Conduction mechanisms in Ta2O5/SiO2 and Ta2O5/Si3N4 stacked structures on Si

In this paper, the conduction mechanisms in Ta2O5/SiO2 and Ta2O5/Si3N4 stacked structures on Si are investigated both experimentally and theoretically. Amorphous Ta2O5 films (20-60 nm thick) were deposited by low pressure chemical vapor deposition or electron cyclotron resonance plasma enhanced chemical vapor deposition and some layers were annealed for crystallization at 800 degrees C in O-2. The Si3N4 layers were formed by plasma nitruration or low pressure chemical vapor deposition.
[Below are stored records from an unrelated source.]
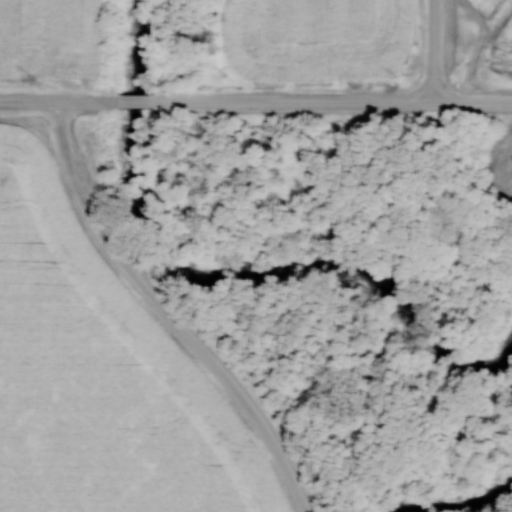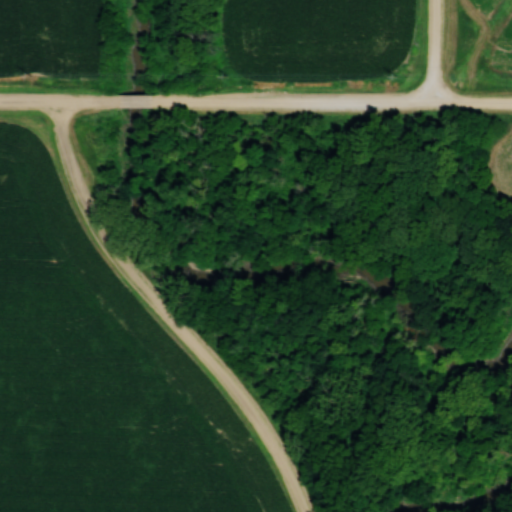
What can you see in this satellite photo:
road: (436, 51)
road: (217, 102)
road: (474, 103)
road: (172, 313)
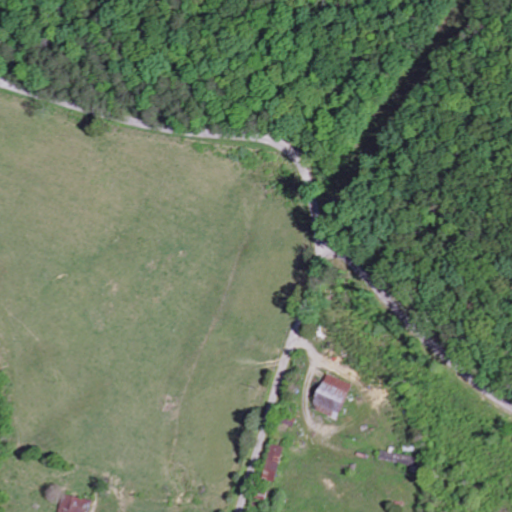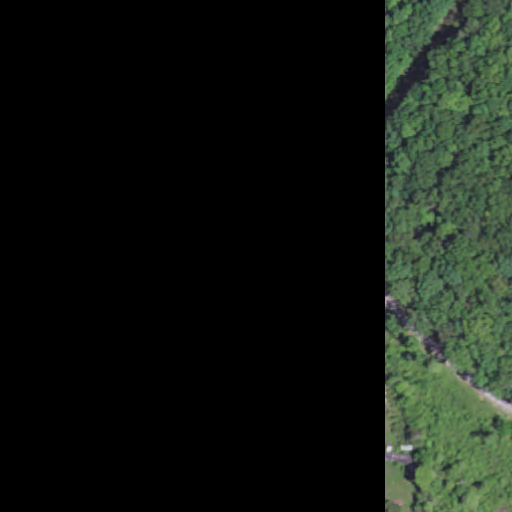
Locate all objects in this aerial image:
road: (308, 189)
road: (410, 323)
building: (332, 394)
building: (332, 398)
road: (303, 407)
building: (275, 461)
building: (274, 464)
building: (74, 505)
building: (75, 505)
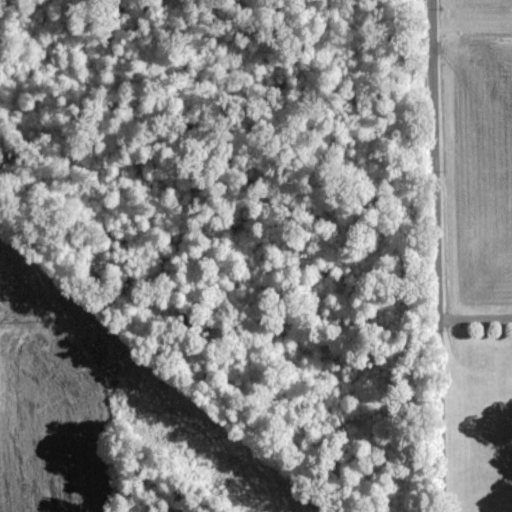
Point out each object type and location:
road: (435, 255)
road: (474, 316)
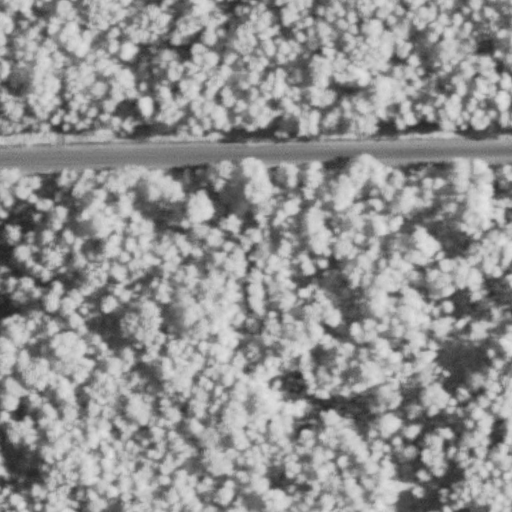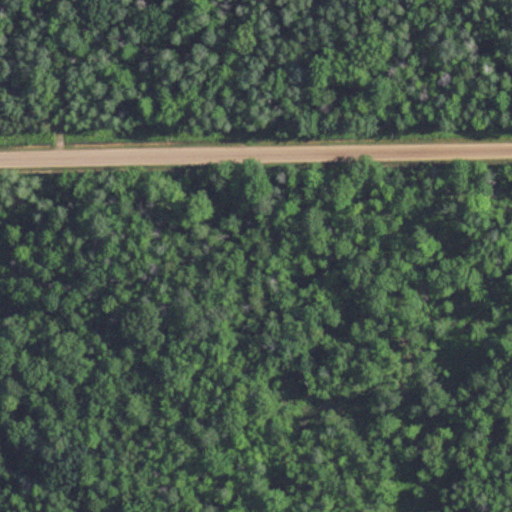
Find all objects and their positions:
road: (255, 153)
The SiO2 films studied were intentionally obtained by dry oxidation of the Si substrates, or as a result of the Ta2O5 deposition process (due to the oxidizing atmosphere), or of the Ta2O5 postdeposition annealing treatment under O-2. The conduction mechanisms were identified by comparing the experimental current-voltage traces to the theoretical curves calculated in steady-state regime by using the Kirchhoff voltage law and the current continuity equation. In amorphous Ta2O5, the conduction mechanisms identified are the electronic hopping process and the Poole-Frenkel effect. For the corresponding interfacial SiO2 or Si3N4 films, the current transport is governed by tunneling processes or trap-modulated mechanisms, depending on the nature and deposition method of these interfacial layers. In crystalline Ta2O5 on SiO2 capacitors, no combination of basic conduction mechanisms can correctly fit the experimental curves, certainly due to the complex structure of crystalline Ta2O5 (high inhomogeneity and cracks). (C) 1999 American Institute of Physics. [S0021-8979(99)03713-5].